[[ Data under study, beginning ]]
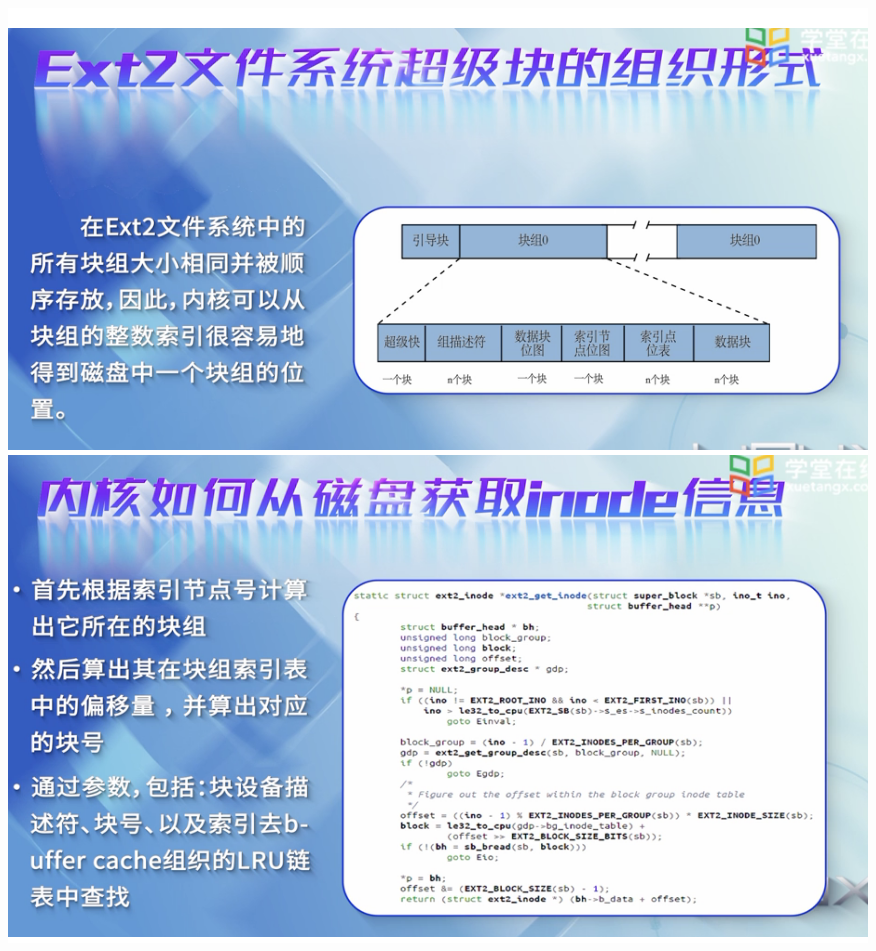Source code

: 
<br>


<img src="Linux内核分析与应用8-文件系统/24.png" width = 100% height = 100% />



<img src="Linux内核分析与应用8-文件系统/25.png" width = 100% height = 100% />
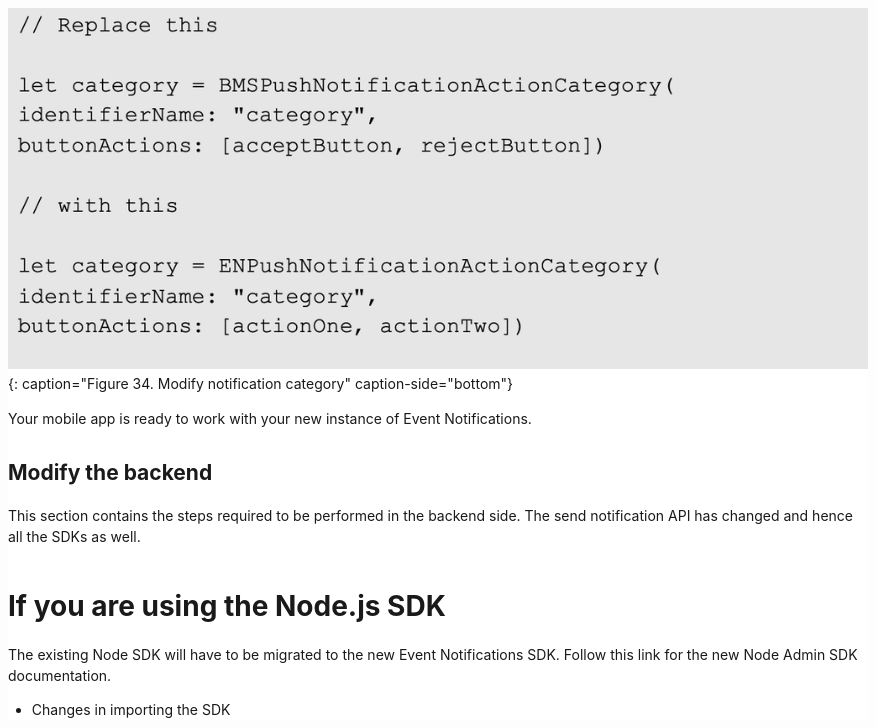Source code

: ![Modify notification category](images/en-migration-apns-category.png "Modify notification category"){: caption="Figure 34. Modify notification category" caption-side="bottom"}


Your mobile app is ready to work with your new instance of Event Notifications.

## Modify the backend
This section contains the steps required to be performed in the backend side.  The send notification API has changed and hence all the SDKs as well. 

# If you are using the Node.js SDK 
The existing Node SDK will have to be migrated to the new Event Notifications SDK. Follow this link for the new Node Admin SDK documentation. 
* Changes in importing the SDK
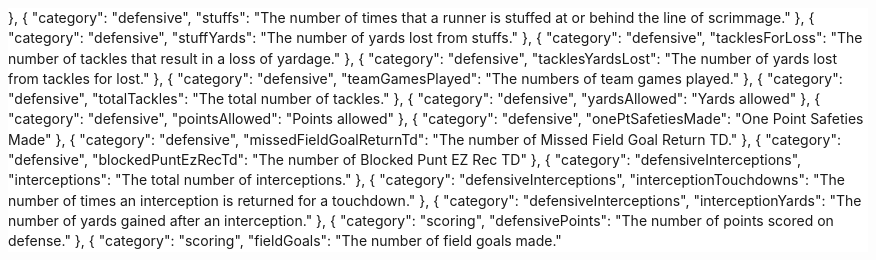  },
  {
    "category": "defensive",
    "stuffs": "The number of times that a runner is stuffed at or behind the line of scrimmage."
  },
  {
    "category": "defensive",
    "stuffYards": "The number of yards lost from stuffs."
  },
  {
    "category": "defensive",
    "tacklesForLoss": "The number of tackles that result in a loss of yardage."
  },
  {
    "category": "defensive",
    "tacklesYardsLost": "The number of yards lost from tackles for lost."
  },
  {
    "category": "defensive",
    "teamGamesPlayed": "The numbers of team games played."
  },
  {
    "category": "defensive",
    "totalTackles": "The total number of tackles."
  },
  {
    "category": "defensive",
    "yardsAllowed": "Yards allowed"
  },
  {
    "category": "defensive",
    "pointsAllowed": "Points allowed"
  },
  {
    "category": "defensive",
    "onePtSafetiesMade": "One Point Safeties Made"
  },
  {
    "category": "defensive",
    "missedFieldGoalReturnTd": "The number of Missed Field Goal Return TD."
  },
  {
    "category": "defensive",
    "blockedPuntEzRecTd": "The number of Blocked Punt EZ Rec TD"
  },
  {
    "category": "defensiveInterceptions",
    "interceptions": "The total number of interceptions."
  },
  {
    "category": "defensiveInterceptions",
    "interceptionTouchdowns": "The number of times an interception is returned for a touchdown."
  },
  {
    "category": "defensiveInterceptions",
    "interceptionYards": "The number of yards gained after an interception."
  },
  {
    "category": "scoring",
    "defensivePoints": "The number of points scored on defense."
  },
  {
    "category": "scoring",
    "fieldGoals": "The number of field goals made."
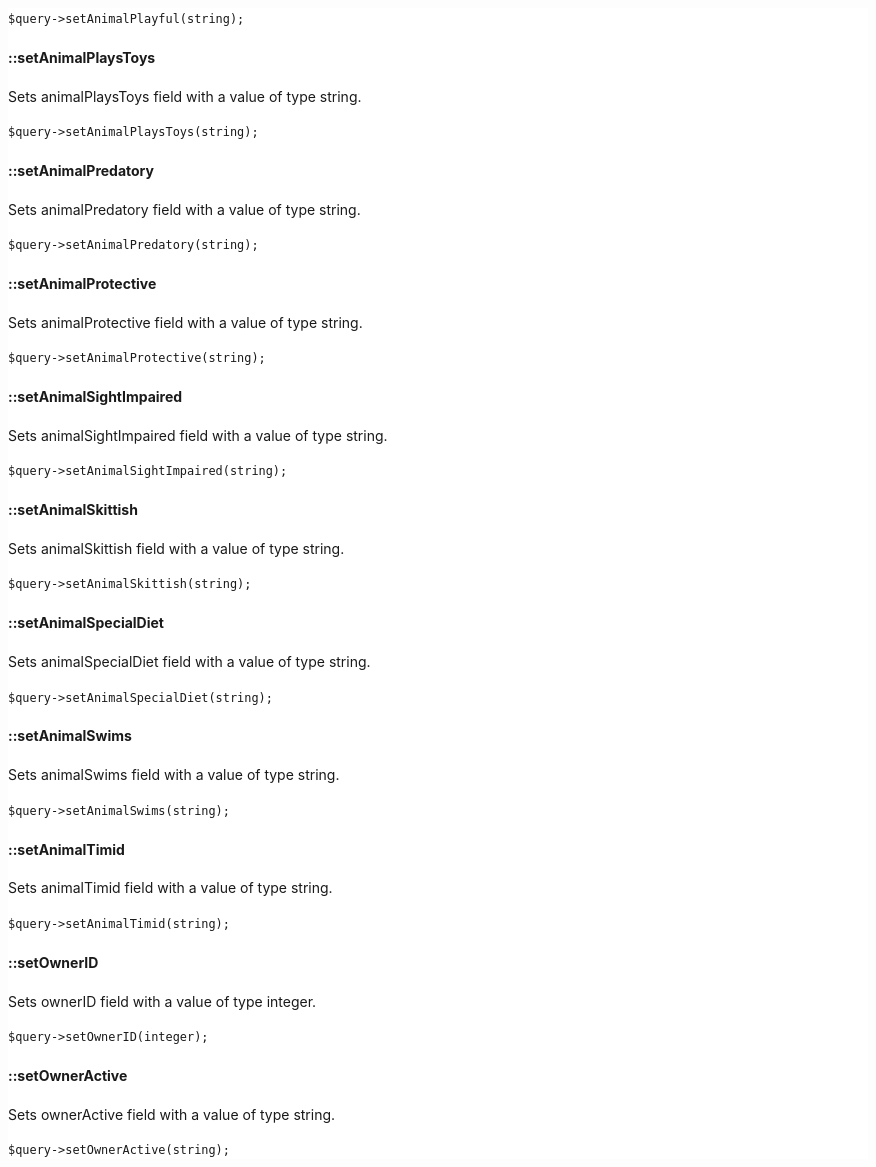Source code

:     $query->setAnimalPlayful(string);

#### ::setAnimalPlaysToys

Sets animalPlaysToys field with a value of type string.

    $query->setAnimalPlaysToys(string);

#### ::setAnimalPredatory

Sets animalPredatory field with a value of type string.

    $query->setAnimalPredatory(string);

#### ::setAnimalProtective

Sets animalProtective field with a value of type string.

    $query->setAnimalProtective(string);

#### ::setAnimalSightImpaired

Sets animalSightImpaired field with a value of type string.

    $query->setAnimalSightImpaired(string);

#### ::setAnimalSkittish

Sets animalSkittish field with a value of type string.

    $query->setAnimalSkittish(string);

#### ::setAnimalSpecialDiet

Sets animalSpecialDiet field with a value of type string.

    $query->setAnimalSpecialDiet(string);

#### ::setAnimalSwims

Sets animalSwims field with a value of type string.

    $query->setAnimalSwims(string);

#### ::setAnimalTimid

Sets animalTimid field with a value of type string.

    $query->setAnimalTimid(string);

#### ::setOwnerID

Sets ownerID field with a value of type integer.

    $query->setOwnerID(integer);

#### ::setOwnerActive

Sets ownerActive field with a value of type string.

    $query->setOwnerActive(string);
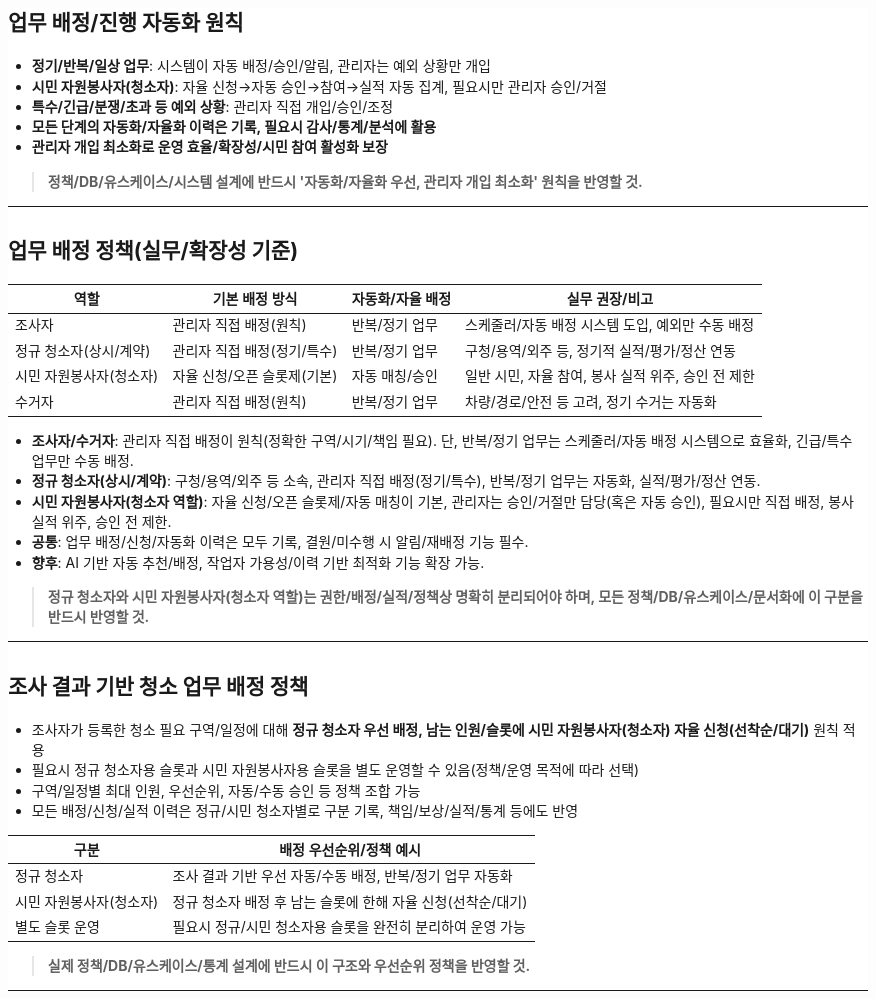 
## 업무 배정/진행 자동화 원칙

- **정기/반복/일상 업무**: 시스템이 자동 배정/승인/알림, 관리자는 예외 상황만 개입
- **시민 자원봉사자(청소자)**: 자율 신청→자동 승인→참여→실적 자동 집계, 필요시만 관리자 승인/거절
- **특수/긴급/분쟁/초과 등 예외 상황**: 관리자 직접 개입/승인/조정
- **모든 단계의 자동화/자율화 이력은 기록, 필요시 감사/통계/분석에 활용**
- **관리자 개입 최소화로 운영 효율/확장성/시민 참여 활성화 보장**

> **정책/DB/유스케이스/시스템 설계에 반드시 '자동화/자율화 우선, 관리자 개입 최소화' 원칙을 반영할 것.**

---

## 업무 배정 정책(실무/확장성 기준)

| 역할                    | 기본 배정 방식              | 자동화/자율 배정 | 실무 권장/비고                                     |
| ----------------------- | --------------------------- | ---------------- | -------------------------------------------------- |
| 조사자                  | 관리자 직접 배정(원칙)      | 반복/정기 업무   | 스케줄러/자동 배정 시스템 도입, 예외만 수동 배정   |
| 정규 청소자(상시/계약)  | 관리자 직접 배정(정기/특수) | 반복/정기 업무   | 구청/용역/외주 등, 정기적 실적/평가/정산 연동      |
| 시민 자원봉사자(청소자) | 자율 신청/오픈 슬롯제(기본) | 자동 매칭/승인   | 일반 시민, 자율 참여, 봉사 실적 위주, 승인 전 제한 |
| 수거자                  | 관리자 직접 배정(원칙)      | 반복/정기 업무   | 차량/경로/안전 등 고려, 정기 수거는 자동화         |

- **조사자/수거자**: 관리자 직접 배정이 원칙(정확한 구역/시기/책임 필요). 단, 반복/정기 업무는 스케줄러/자동 배정 시스템으로 효율화, 긴급/특수 업무만 수동 배정.
- **정규 청소자(상시/계약)**: 구청/용역/외주 등 소속, 관리자 직접 배정(정기/특수), 반복/정기 업무는 자동화, 실적/평가/정산 연동.
- **시민 자원봉사자(청소자 역할)**: 자율 신청/오픈 슬롯제/자동 매칭이 기본, 관리자는 승인/거절만 담당(혹은 자동 승인), 필요시만 직접 배정, 봉사 실적 위주, 승인 전 제한.
- **공통**: 업무 배정/신청/자동화 이력은 모두 기록, 결원/미수행 시 알림/재배정 기능 필수.
- **향후**: AI 기반 자동 추천/배정, 작업자 가용성/이력 기반 최적화 기능 확장 가능.

> **정규 청소자와 시민 자원봉사자(청소자 역할)는 권한/배정/실적/정책상 명확히 분리되어야 하며, 모든 정책/DB/유스케이스/문서화에 이 구분을 반드시 반영할 것.**

---

## 조사 결과 기반 청소 업무 배정 정책

- 조사자가 등록한 청소 필요 구역/일정에 대해 **정규 청소자 우선 배정, 남는 인원/슬롯에 시민 자원봉사자(청소자) 자율 신청(선착순/대기)** 원칙 적용
- 필요시 정규 청소자용 슬롯과 시민 자원봉사자용 슬롯을 별도 운영할 수 있음(정책/운영 목적에 따라 선택)
- 구역/일정별 최대 인원, 우선순위, 자동/수동 승인 등 정책 조합 가능
- 모든 배정/신청/실적 이력은 정규/시민 청소자별로 구분 기록, 책임/보상/실적/통계 등에도 반영

| 구분                    | 배정 우선순위/정책 예시                                     |
| ----------------------- | ----------------------------------------------------------- |
| 정규 청소자             | 조사 결과 기반 우선 자동/수동 배정, 반복/정기 업무 자동화   |
| 시민 자원봉사자(청소자) | 정규 청소자 배정 후 남는 슬롯에 한해 자율 신청(선착순/대기) |
| 별도 슬롯 운영          | 필요시 정규/시민 청소자용 슬롯을 완전히 분리하여 운영 가능  |

> **실제 정책/DB/유스케이스/통계 설계에 반드시 이 구조와 우선순위 정책을 반영할 것.**

---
[[ Data under study, end ]]
**What you need to do:** Leave out the images and transcribe all the records exactly.

**Answer:**
Source code

: 
<br>


<img src="Linux内核分析与应用8-文件系统/24.png" width = 100% height = 100% />



<img src="Linux内核分析与应用8-文件系统/25.png" width = 100% height = 100% />
Source code

: ![Modify notification category](images/en-migration-apns-category.png "Modify notification category"){: caption="Figure 34. Modify notification category" caption-side="bottom"}


Your mobile app is ready to work with your new instance of Event Notifications.

## Modify the backend
This section contains the steps required to be performed in the backend side.  The send notification API has changed and hence all the SDKs as well. 

# If you are using the Node.js SDK 
The existing Node SDK will have to be migrated to the new Event Notifications SDK. Follow this link for the new Node Admin SDK documentation. 
* Changes in importing the SDK
  },
  {
    "category": "defensive",
    "stuffs": "The number of times that a runner is stuffed at or behind the line of scrimmage."
  },
  {
    "category": "defensive",
    "stuffYards": "The number of yards lost from stuffs."
  },
  {
    "category": "defensive",
    "tacklesForLoss": "The number of tackles that result in a loss of yardage."
  },
  {
    "category": "defensive",
    "tacklesYardsLost": "The number of yards lost from tackles for lost."
  },
  {
    "category": "defensive",
    "teamGamesPlayed": "The numbers of team games played."
  },
  {
    "category": "defensive",
    "totalTackles": "The total number of tackles."
  },
  {
    "category": "defensive",
    "yardsAllowed": "Yards allowed"
  },
  {
    "category": "defensive",
    "pointsAllowed": "Points allowed"
  },
  {
    "category": "defensive",
    "onePtSafetiesMade": "One Point Safeties Made"
  },
  {
    "category": "defensive",
    "missedFieldGoalReturnTd": "The number of Missed Field Goal Return TD."
  },
  {
    "category": "defensive",
    "blockedPuntEzRecTd": "The number of Blocked Punt EZ Rec TD"
  },
  {
    "category": "defensiveInterceptions",
    "interceptions": "The total number of interceptions."
  },
  {
    "category": "defensiveInterceptions",
    "interceptionTouchdowns": "The number of times an interception is returned for a touchdown."
  },
  {
    "category": "defensiveInterceptions",
    "interceptionYards": "The number of yards gained after an interception."
  },
  {
    "category": "scoring",
    "defensivePoints": "The number of points scored on defense."
  },
  {
    "category": "scoring",
    "fieldGoals": "The number of field goals made."
Source code

:     $query->setAnimalPlayful(string);

#### ::setAnimalPlaysToys

Sets animalPlaysToys field with a value of type string.

    $query->setAnimalPlaysToys(string);

#### ::setAnimalPredatory

Sets animalPredatory field with a value of type string.

    $query->setAnimalPredatory(string);

#### ::setAnimalProtective

Sets animalProtective field with a value of type string.

    $query->setAnimalProtective(string);

#### ::setAnimalSightImpaired

Sets animalSightImpaired field with a value of type string.

    $query->setAnimalSightImpaired(string);

#### ::setAnimalSkittish

Sets animalSkittish field with a value of type string.

    $query->setAnimalSkittish(string);

#### ::setAnimalSpecialDiet

Sets animalSpecialDiet field with a value of type string.

    $query->setAnimalSpecialDiet(string);

#### ::setAnimalSwims

Sets animalSwims field with a value of type string.

    $query->setAnimalSwims(string);

#### ::setAnimalTimid

Sets animalTimid field with a value of type string.

    $query->setAnimalTimid(string);

#### ::setOwnerID

Sets ownerID field with a value of type integer.

    $query->setOwnerID(integer);

#### ::setOwnerActive

Sets ownerActive field with a value of type string.

    $query->setOwnerActive(string);
## 업무 배정/진행 자동화 원칙

- **정기/반복/일상 업무**: 시스템이 자동 배정/승인/알림, 관리자는 예외 상황만 개입
- **시민 자원봉사자(청소자)**: 자율 신청→자동 승인→참여→실적 자동 집계, 필요시만 관리자 승인/거절
- **특수/긴급/분쟁/초과 등 예외 상황**: 관리자 직접 개입/승인/조정
- **모든 단계의 자동화/자율화 이력은 기록, 필요시 감사/통계/분석에 활용**
- **관리자 개입 최소화로 운영 효율/확장성/시민 참여 활성화 보장**

> **정책/DB/유스케이스/시스템 설계에 반드시 '자동화/자율화 우선, 관리자 개입 최소화' 원칙을 반영할 것.**

---

## 업무 배정 정책(실무/확장성 기준)

| 역할                    | 기본 배정 방식              | 자동화/자율 배정 | 실무 권장/비고                                     |
| ----------------------- | --------------------------- | ---------------- | -------------------------------------------------- |
| 조사자                  | 관리자 직접 배정(원칙)      | 반복/정기 업무   | 스케줄러/자동 배정 시스템 도입, 예외만 수동 배정   |
| 정규 청소자(상시/계약)  | 관리자 직접 배정(정기/특수) | 반복/정기 업무   | 구청/용역/외주 등, 정기적 실적/평가/정산 연동      |
| 시민 자원봉사자(청소자) | 자율 신청/오픈 슬롯제(기본) | 자동 매칭/승인   | 일반 시민, 자율 참여, 봉사 실적 위주, 승인 전 제한 |
| 수거자                  | 관리자 직접 배정(원칙)      | 반복/정기 업무   | 차량/경로/안전 등 고려, 정기 수거는 자동화         |

- **조사자/수거자**: 관리자 직접 배정이 원칙(정확한 구역/시기/책임 필요). 단, 반복/정기 업무는 스케줄러/자동 배정 시스템으로 효율화, 긴급/특수 업무만 수동 배정.
- **정규 청소자(상시/계약)**: 구청/용역/외주 등 소속, 관리자 직접 배정(정기/특수), 반복/정기 업무는 자동화, 실적/평가/정산 연동.
- **시민 자원봉사자(청소자 역할)**: 자율 신청/오픈 슬롯제/자동 매칭이 기본, 관리자는 승인/거절만 담당(혹은 자동 승인), 필요시만 직접 배정, 봉사 실적 위주, 승인 전 제한.
- **공통**: 업무 배정/신청/자동화 이력은 모두 기록, 결원/미수행 시 알림/재배정 기능 필수.
- **향후**: AI 기반 자동 추천/배정, 작업자 가용성/이력 기반 최적화 기능 확장 가능.

> **정규 청소자와 시민 자원봉사자(청소자 역할)는 권한/배정/실적/정책상 명확히 분리되어야 하며, 모든 정책/DB/유스케이스/문서화에 이 구분을 반드시 반영할 것.**

---

## 조사 결과 기반 청소 업무 배정 정책

- 조사자가 등록한 청소 필요 구역/일정에 대해 **정규 청소자 우선 배정, 남는 인원/슬롯에 시민 자원봉사자(청소자) 자율 신청(선착순/대기)** 원칙 적용
- 필요시 정규 청소자용 슬롯과 시민 자원봉사자용 슬롯을 별도 운영할 수 있음(정책/운영 목적에 따라 선택)
- 구역/일정별 최대 인원, 우선순위, 자동/수동 승인 등 정책 조합 가능
- 모든 배정/신청/실적 이력은 정규/시민 청소자별로 구분 기록, 책임/보상/실적/통계 등에도 반영

| 구분                    | 배정 우선순위/정책 예시                                     |
| ----------------------- | ----------------------------------------------------------- |
| 정규 청소자             | 조사 결과 기반 우선 자동/수동 배정, 반복/정기 업무 자동화   |
| 시민 자원봉사자(청소자) | 정규 청소자 배정 후 남는 슬롯에 한해 자율 신청(선착순/대기) |
| 별도 슬롯 운영          | 필요시 정규/시민 청소자용 슬롯을 완전히 분리하여 운영 가능  |

> **실제 정책/DB/유스케이스/통계 설계에 반드시 이 구조와 우선순위 정책을 반영할 것.**

---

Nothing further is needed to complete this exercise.